A Poke In The Eye (Wax Trax, 1988) Pig is Englishman Raymond Watts, who in the early 1980s moved to Germany to work as a sound engineer and became a founding member of KMFDM and later a collaborator of Foetus. Watts left KMFDM after two albums and started his own project, Pig.

Never For Fun and Sick City/Shit For Brains were Pig's first singles. The ferocious blend of industrial music and rock and roll was still uncertain on A Poke In The Eye (Wax Trax, 1988), but Praise The Lard (Contempo, 1991 - Cleopatra, 1997) is the album that defined Pig's style once and for all: the orchestral impetus of Foetus, a shocking cacophony, a frantic collage and/or a noir atmosphere. My Sanctuary and Gravy Train led the charge.

The EP A Stroll In The Pork (Concrete, 1992) remixed some old songs and offered a few new compositions (notably Death Rattle 'N' Roll and Hello Hooray).

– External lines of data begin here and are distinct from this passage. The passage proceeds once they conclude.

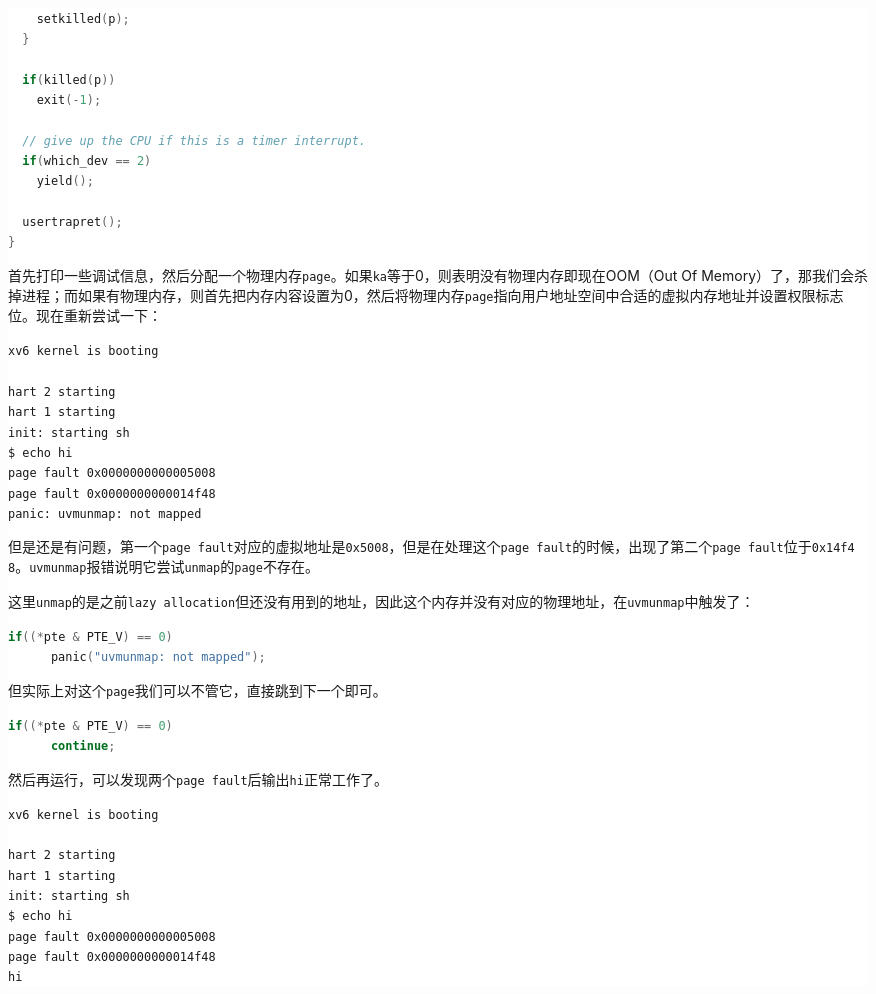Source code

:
 ```c
    setkilled(p);
  }

  if(killed(p))
    exit(-1);

  // give up the CPU if this is a timer interrupt.
  if(which_dev == 2)
    yield();

  usertrapret();
}
```

首先打印一些调试信息，然后分配一个物理内存`page`。如果`ka`等于0，则表明没有物理内存即现在OOM（Out Of Memory）了，那我们会杀掉进程；而如果有物理内存，则首先把内存内容设置为0，然后将物理内存`page`指向用户地址空间中合适的虚拟内存地址并设置权限标志位。现在重新尝试一下：

```bash
xv6 kernel is booting

hart 2 starting
hart 1 starting
init: starting sh
$ echo hi
page fault 0x0000000000005008
page fault 0x0000000000014f48
panic: uvmunmap: not mapped
```

但是还是有问题，第一个`page fault`对应的虚拟地址是`0x5008`，但是在处理这个`page fault`的时候，出现了第二个`page fault`位于`0x14f48`。`uvmunmap`报错说明它尝试`unmap`的`page`不存在。

这里`unmap`的是之前`lazy allocation`但还没有用到的地址，因此这个内存并没有对应的物理地址，在`uvmunmap`中触发了：

```c
if((*pte & PTE_V) == 0)
      panic("uvmunmap: not mapped");
```

但实际上对这个`page`我们可以不管它，直接跳到下一个即可。

```c
if((*pte & PTE_V) == 0)
      continue;
```

然后再运行，可以发现两个`page fault`后输出`hi`正常工作了。

```bash
xv6 kernel is booting

hart 2 starting
hart 1 starting
init: starting sh
$ echo hi
page fault 0x0000000000005008
page fault 0x0000000000014f48
hi
```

Pig bloomed with the stylistic mess of The Swining (Alfa, 1993 - Cleopatra, 1999), The Fountain Of Miracles leading into Blades and the latter leading into the Black Mambo and this leading into The Seven Veils, all completely different from each other. Red Raw And Sore (Alfa, 1994) was the appendix on EP.

Sinsation (Victor, 1995 - Nothing, 1996) showcased a more aggressive style. The music of tracks like Painiac (also Serial Killer Thriller , Golgotha , Analgesia ) is better produced so that the explosive bursts of guitar and electronics are in the foreground.

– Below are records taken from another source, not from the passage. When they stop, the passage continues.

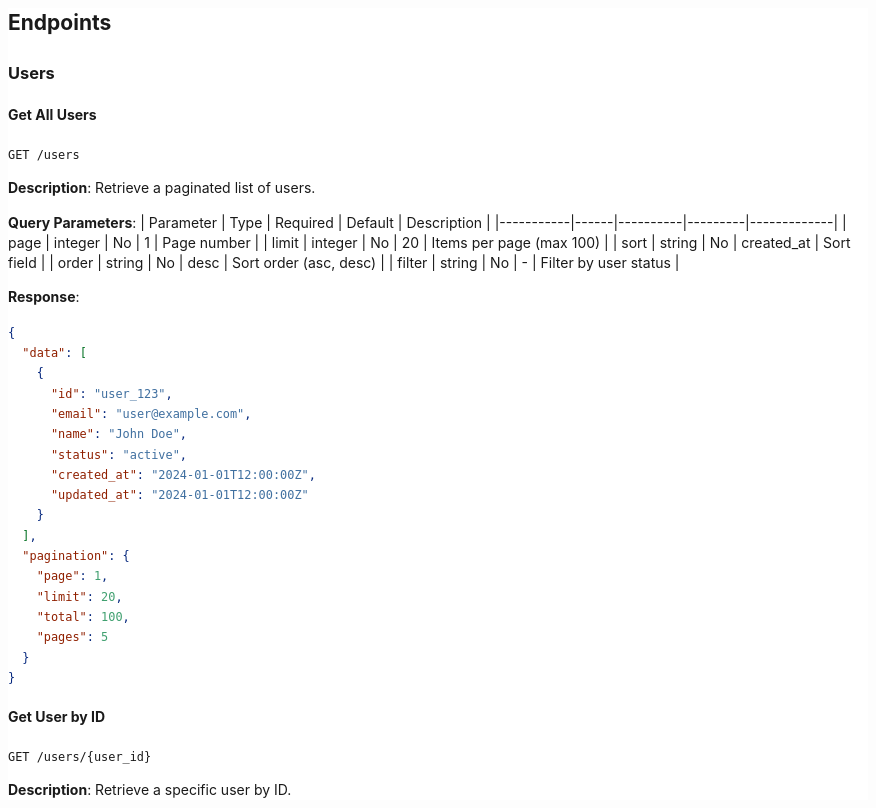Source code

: 
## Endpoints

### Users

#### Get All Users
```http
GET /users
```

**Description**: Retrieve a paginated list of users.

**Query Parameters**:
| Parameter | Type | Required | Default | Description |
|-----------|------|----------|---------|-------------|
| page | integer | No | 1 | Page number |
| limit | integer | No | 20 | Items per page (max 100) |
| sort | string | No | created_at | Sort field |
| order | string | No | desc | Sort order (asc, desc) |
| filter | string | No | - | Filter by user status |

**Response**:
```json
{
  "data": [
    {
      "id": "user_123",
      "email": "user@example.com",
      "name": "John Doe",
      "status": "active",
      "created_at": "2024-01-01T12:00:00Z",
      "updated_at": "2024-01-01T12:00:00Z"
    }
  ],
  "pagination": {
    "page": 1,
    "limit": 20,
    "total": 100,
    "pages": 5
  }
}
```

#### Get User by ID
```http
GET /users/{user_id}
```

**Description**: Retrieve a specific user by ID.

Wrecked (Victor, 1996 - Wax Trax, 1997) is a little too determined in jumping on the bandwagon of KMFDM's and Nine Inch Nail's commercial success (Contempt, Everything, Save Me), even if Pig's trademark folly remains the underlying force of the songs. Prime Evil (Victor, 1997) and No One Gets Out Of Her Alive (Victor, 1998) are worthy additions to the Pig canon.

Genuine American Monster (Victor, 1999) rehashes their fearful musical and lyrical themes in compact songs like Disrupt, Degrade and Devastate, but a grotesquely exagerated gothic and almost criminal stance detracts from the music.